◆ Exercise objective
From the listing below, please restate exactly the lines beginning at the one with "All rights reserved." and ending at the one with "CDC *SRCEDS Report |", both included, and skip the pictures.
Content starts
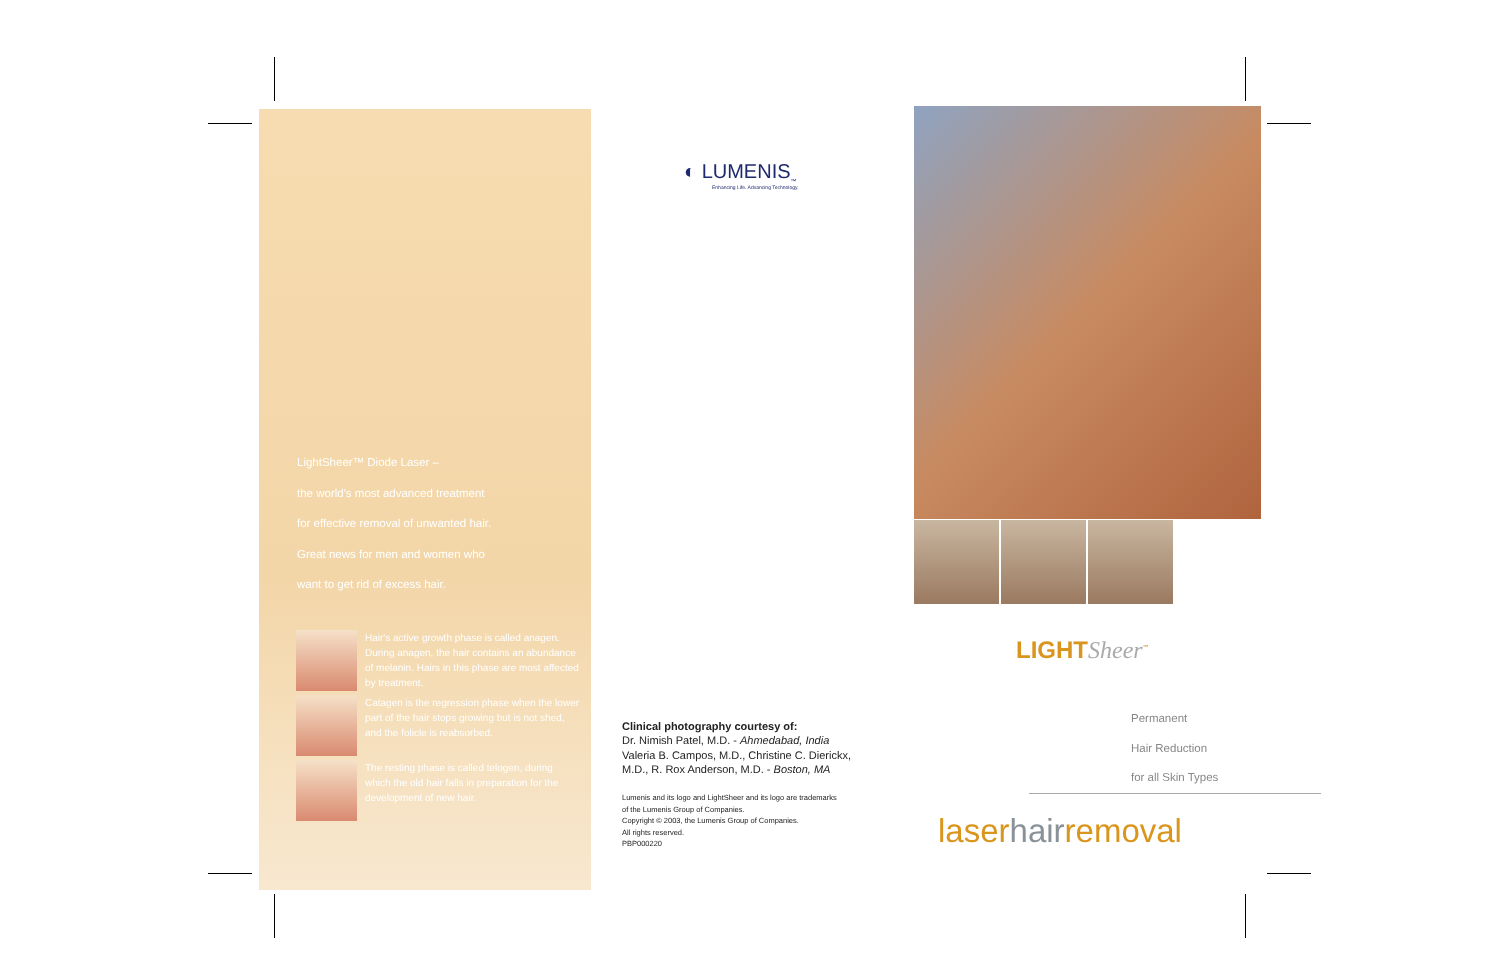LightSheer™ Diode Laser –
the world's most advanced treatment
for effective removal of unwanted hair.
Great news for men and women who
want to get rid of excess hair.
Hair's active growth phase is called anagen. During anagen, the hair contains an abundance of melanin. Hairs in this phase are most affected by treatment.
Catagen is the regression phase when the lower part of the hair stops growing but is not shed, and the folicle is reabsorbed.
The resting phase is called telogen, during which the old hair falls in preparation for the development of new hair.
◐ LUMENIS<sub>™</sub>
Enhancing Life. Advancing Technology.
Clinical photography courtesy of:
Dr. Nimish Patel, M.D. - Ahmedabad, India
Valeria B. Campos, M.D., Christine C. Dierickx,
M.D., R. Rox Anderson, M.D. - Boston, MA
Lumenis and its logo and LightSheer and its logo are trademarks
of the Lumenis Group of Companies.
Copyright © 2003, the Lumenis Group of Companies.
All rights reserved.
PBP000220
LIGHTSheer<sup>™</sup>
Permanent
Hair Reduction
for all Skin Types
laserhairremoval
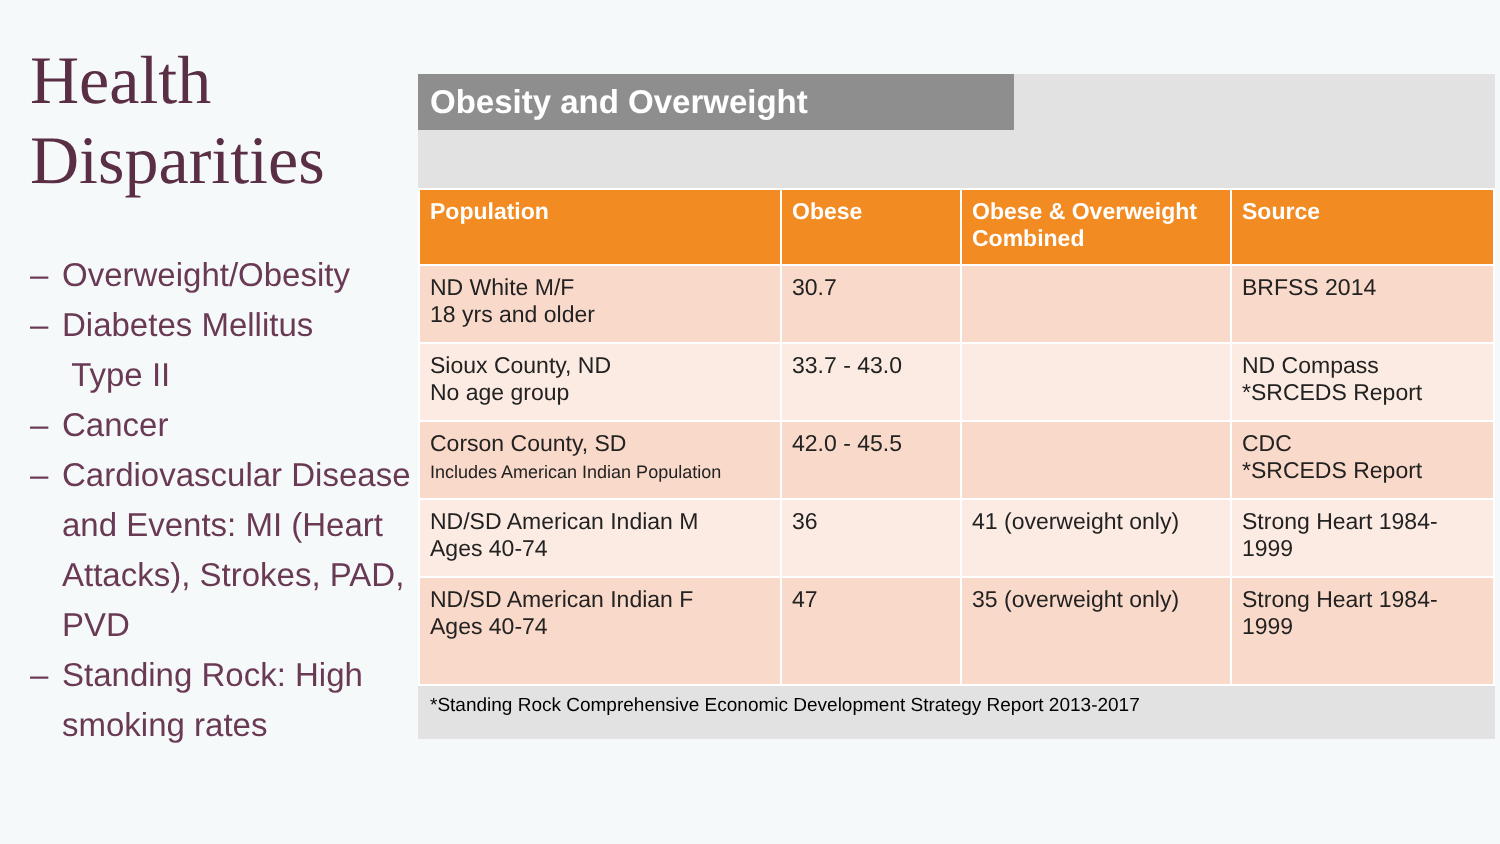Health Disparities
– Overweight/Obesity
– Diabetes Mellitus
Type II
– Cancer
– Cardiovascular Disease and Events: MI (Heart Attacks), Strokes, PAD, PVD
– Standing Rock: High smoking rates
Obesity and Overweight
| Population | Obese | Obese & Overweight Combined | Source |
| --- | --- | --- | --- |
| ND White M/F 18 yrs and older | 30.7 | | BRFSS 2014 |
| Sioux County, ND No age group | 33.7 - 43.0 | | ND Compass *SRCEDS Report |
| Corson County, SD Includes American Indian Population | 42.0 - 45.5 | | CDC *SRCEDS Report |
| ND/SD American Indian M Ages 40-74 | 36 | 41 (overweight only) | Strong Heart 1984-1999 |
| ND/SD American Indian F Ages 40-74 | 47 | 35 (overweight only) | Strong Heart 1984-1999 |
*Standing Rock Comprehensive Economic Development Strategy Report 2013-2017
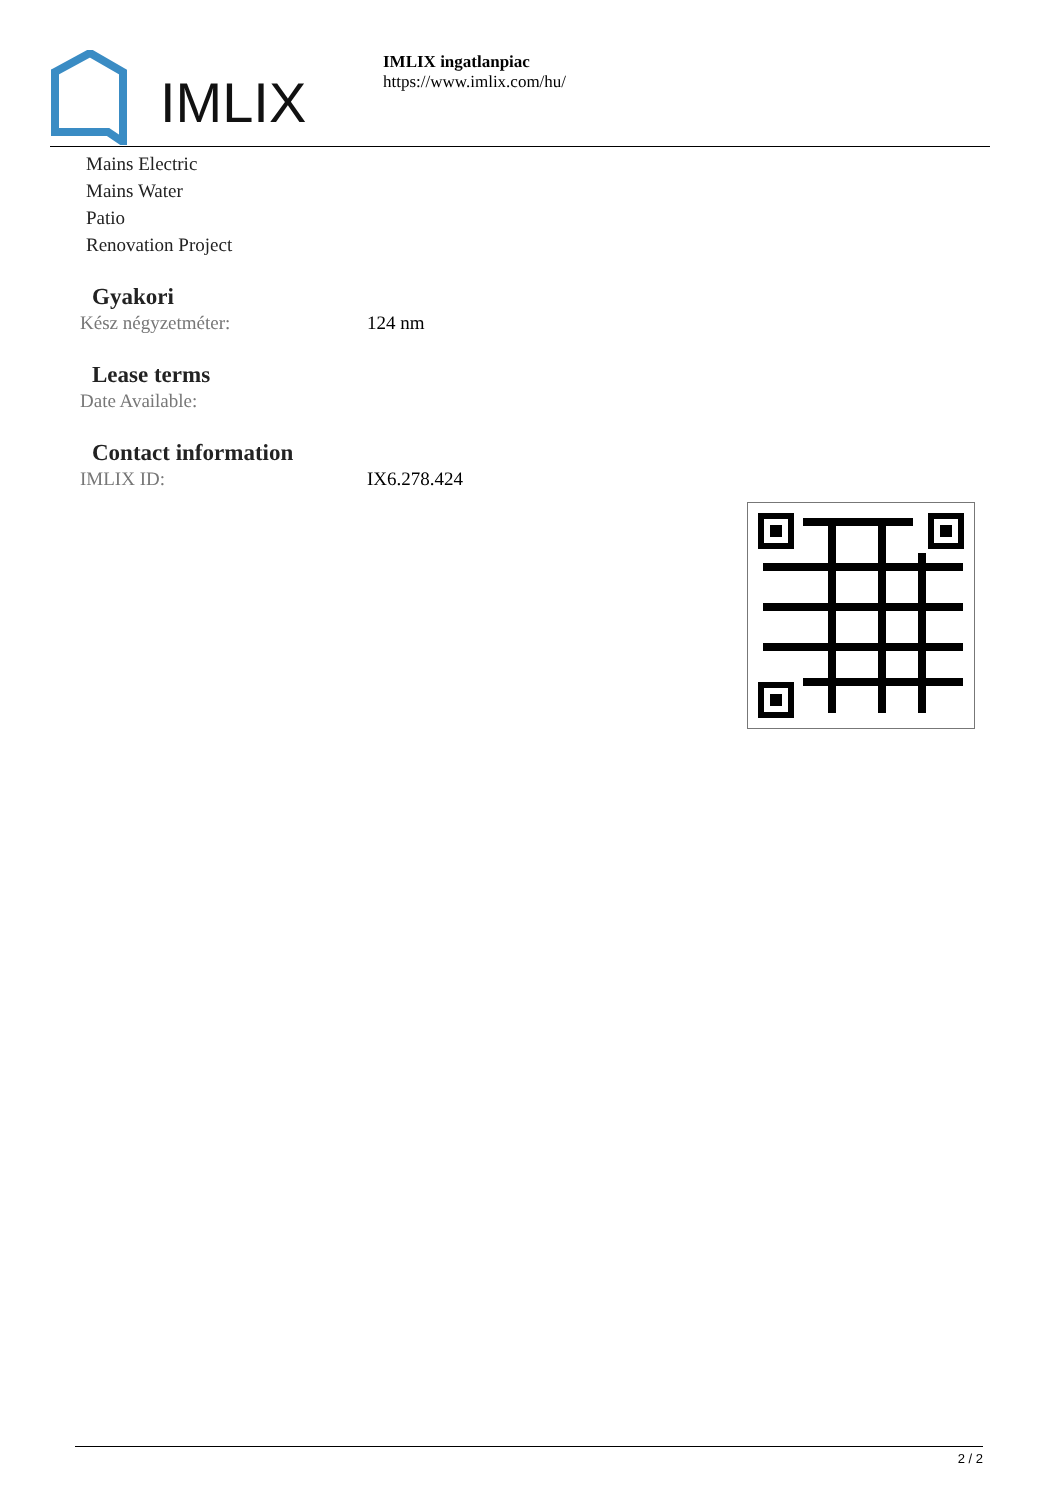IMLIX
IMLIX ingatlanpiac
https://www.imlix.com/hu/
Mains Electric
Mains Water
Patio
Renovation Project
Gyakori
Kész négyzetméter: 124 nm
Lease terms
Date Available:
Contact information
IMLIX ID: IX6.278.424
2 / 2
Content ends
◆ Response below
All rights reserved.
PBP000220
LIGHTSheer<sup>™</sup>
Permanent
Hair Reduction
for all Skin Types
laserhairremoval
Health Disparities
– Overweight/Obesity
– Diabetes Mellitus
Type II
– Cancer
– Cardiovascular Disease and Events: MI (Heart Attacks), Strokes, PAD, PVD
– Standing Rock: High smoking rates
Obesity and Overweight
| Population | Obese | Obese & Overweight Combined | Source |
| --- | --- | --- | --- |
| ND White M/F 18 yrs and older | 30.7 | | BRFSS 2014 |
| Sioux County, ND No age group | 33.7 - 43.0 | | ND Compass *SRCEDS Report |
| Corson County, SD Includes American Indian Population | 42.0 - 45.5 | | CDC *SRCEDS Report |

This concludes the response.